* Exercise: For the data below, restate word for word only the lines from the line containing "Income | 702 |" through the line containing "Liability | 149,797,828 |", both ends included.

* Entries supplied:
--- START ---
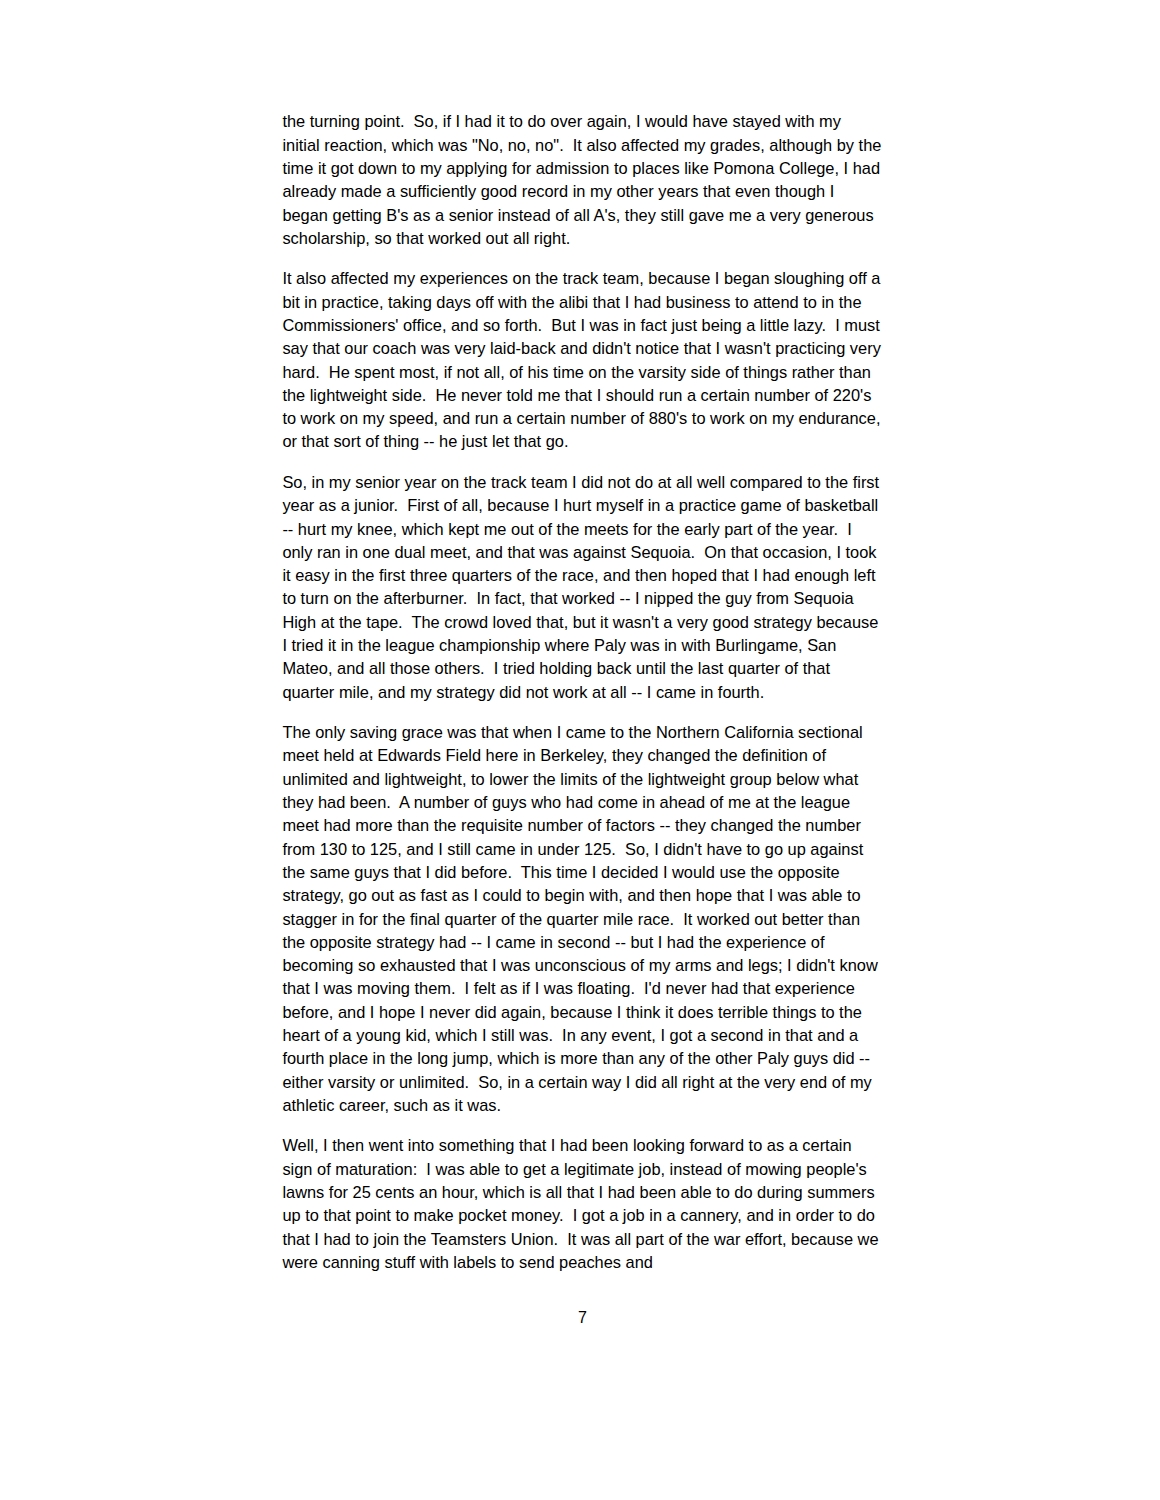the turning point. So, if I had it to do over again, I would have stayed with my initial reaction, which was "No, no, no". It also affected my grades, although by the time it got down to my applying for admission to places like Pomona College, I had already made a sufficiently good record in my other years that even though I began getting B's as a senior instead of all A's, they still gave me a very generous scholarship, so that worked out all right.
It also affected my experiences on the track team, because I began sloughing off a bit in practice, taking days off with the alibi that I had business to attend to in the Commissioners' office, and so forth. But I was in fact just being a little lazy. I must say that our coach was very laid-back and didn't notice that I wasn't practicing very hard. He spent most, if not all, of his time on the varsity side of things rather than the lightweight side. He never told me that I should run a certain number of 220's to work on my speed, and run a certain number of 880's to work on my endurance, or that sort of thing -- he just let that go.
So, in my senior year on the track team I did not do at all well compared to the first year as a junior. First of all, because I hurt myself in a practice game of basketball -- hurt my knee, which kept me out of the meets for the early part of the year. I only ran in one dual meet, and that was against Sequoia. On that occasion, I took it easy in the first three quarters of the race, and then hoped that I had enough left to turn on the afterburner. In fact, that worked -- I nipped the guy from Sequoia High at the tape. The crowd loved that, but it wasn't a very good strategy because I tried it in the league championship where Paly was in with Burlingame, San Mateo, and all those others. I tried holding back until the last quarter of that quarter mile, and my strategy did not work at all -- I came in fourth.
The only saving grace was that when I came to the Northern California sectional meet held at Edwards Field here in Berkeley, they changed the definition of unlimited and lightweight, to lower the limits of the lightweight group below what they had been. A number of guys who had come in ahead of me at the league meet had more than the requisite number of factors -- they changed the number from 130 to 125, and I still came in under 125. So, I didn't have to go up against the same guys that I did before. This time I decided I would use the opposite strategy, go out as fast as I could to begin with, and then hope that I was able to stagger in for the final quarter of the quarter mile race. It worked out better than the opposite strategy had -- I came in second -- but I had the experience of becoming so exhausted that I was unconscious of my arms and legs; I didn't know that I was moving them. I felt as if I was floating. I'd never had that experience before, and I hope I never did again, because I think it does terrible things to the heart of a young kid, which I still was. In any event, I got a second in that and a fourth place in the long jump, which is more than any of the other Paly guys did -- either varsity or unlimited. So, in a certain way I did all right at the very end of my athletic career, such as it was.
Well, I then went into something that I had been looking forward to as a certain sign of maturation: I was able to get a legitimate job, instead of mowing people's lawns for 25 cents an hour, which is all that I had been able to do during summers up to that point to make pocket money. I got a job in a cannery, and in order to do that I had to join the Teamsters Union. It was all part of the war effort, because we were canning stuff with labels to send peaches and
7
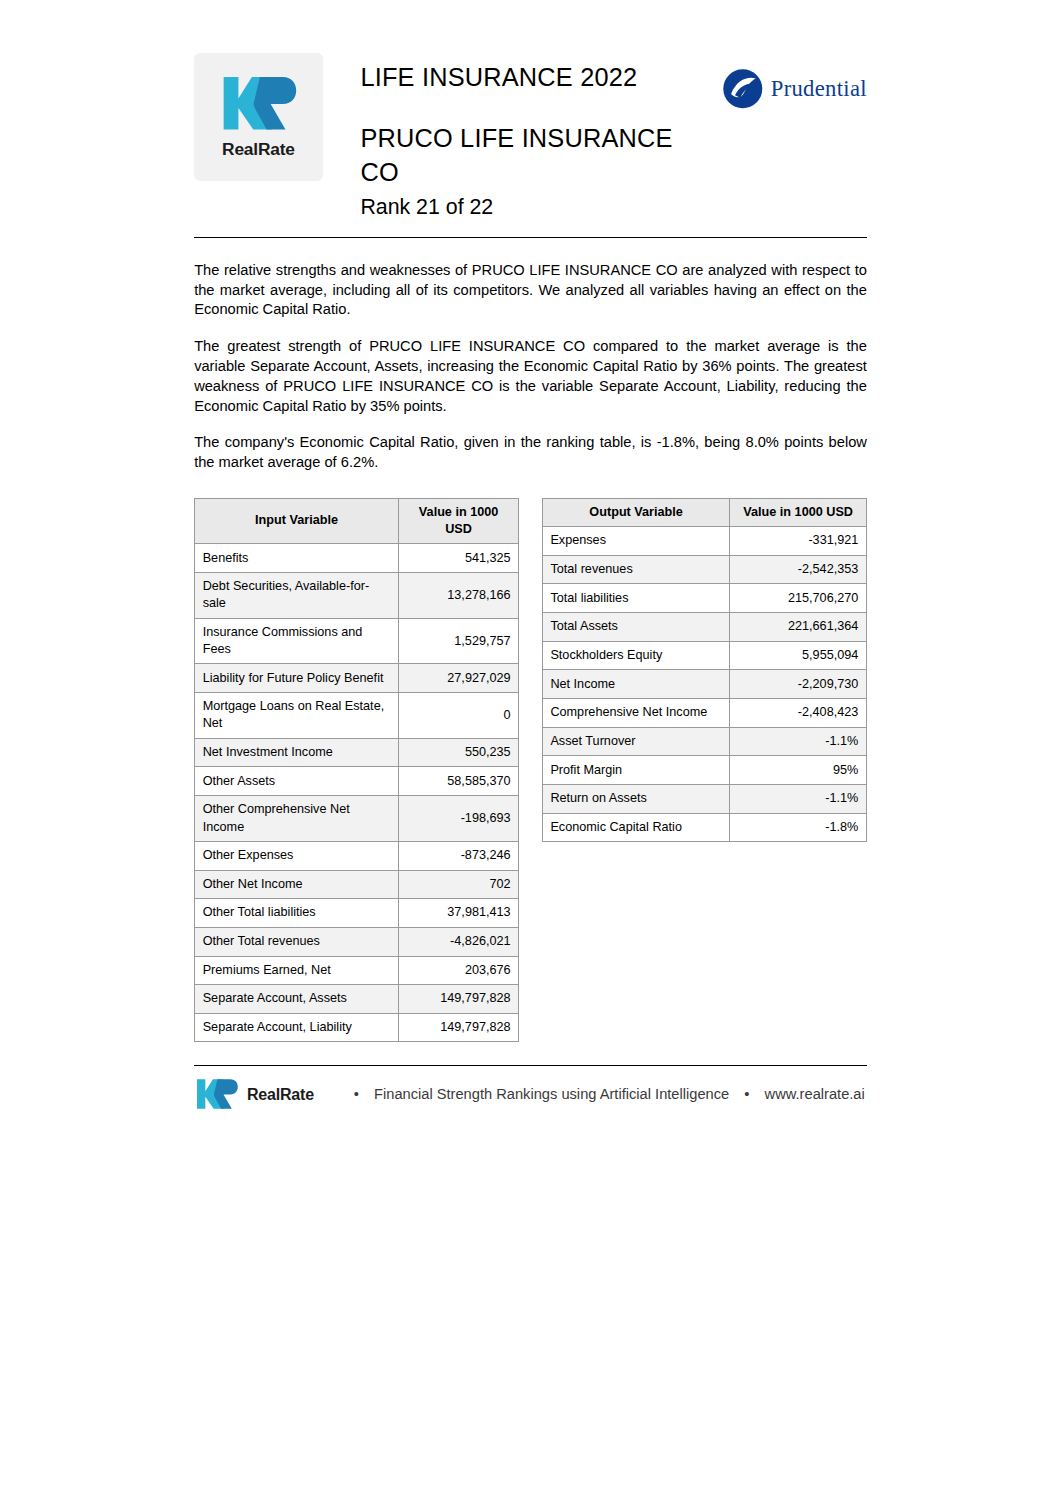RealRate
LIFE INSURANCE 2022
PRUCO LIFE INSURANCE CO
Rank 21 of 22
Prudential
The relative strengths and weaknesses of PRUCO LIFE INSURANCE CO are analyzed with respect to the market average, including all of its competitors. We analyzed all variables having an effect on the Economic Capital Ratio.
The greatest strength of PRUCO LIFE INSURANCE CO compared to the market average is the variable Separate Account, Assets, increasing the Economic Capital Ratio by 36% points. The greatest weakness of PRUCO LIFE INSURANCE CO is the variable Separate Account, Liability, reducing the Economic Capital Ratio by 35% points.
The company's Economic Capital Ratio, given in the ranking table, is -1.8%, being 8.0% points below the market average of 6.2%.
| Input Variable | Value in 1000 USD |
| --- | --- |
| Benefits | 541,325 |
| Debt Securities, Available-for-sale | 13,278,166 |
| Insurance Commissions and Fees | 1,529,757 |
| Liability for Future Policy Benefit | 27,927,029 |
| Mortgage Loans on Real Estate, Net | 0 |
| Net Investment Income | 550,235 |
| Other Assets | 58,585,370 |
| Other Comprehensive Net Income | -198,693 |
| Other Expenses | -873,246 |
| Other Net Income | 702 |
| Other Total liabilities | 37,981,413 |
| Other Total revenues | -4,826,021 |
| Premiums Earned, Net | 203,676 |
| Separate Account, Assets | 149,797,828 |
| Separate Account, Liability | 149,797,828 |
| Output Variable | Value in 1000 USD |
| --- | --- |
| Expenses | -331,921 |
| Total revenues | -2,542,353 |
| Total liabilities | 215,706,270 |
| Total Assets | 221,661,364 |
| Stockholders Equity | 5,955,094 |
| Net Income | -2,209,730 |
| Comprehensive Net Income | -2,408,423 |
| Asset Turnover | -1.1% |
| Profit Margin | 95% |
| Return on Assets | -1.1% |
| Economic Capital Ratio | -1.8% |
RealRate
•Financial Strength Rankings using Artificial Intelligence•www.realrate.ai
--- END ---
* Output for this task:
| Other Net Income | 702 |
| Other Total liabilities | 37,981,413 |
| Other Total revenues | -4,826,021 |
| Premiums Earned, Net | 203,676 |
| Separate Account, Assets | 149,797,828 |
| Separate Account, Liability | 149,797,828 |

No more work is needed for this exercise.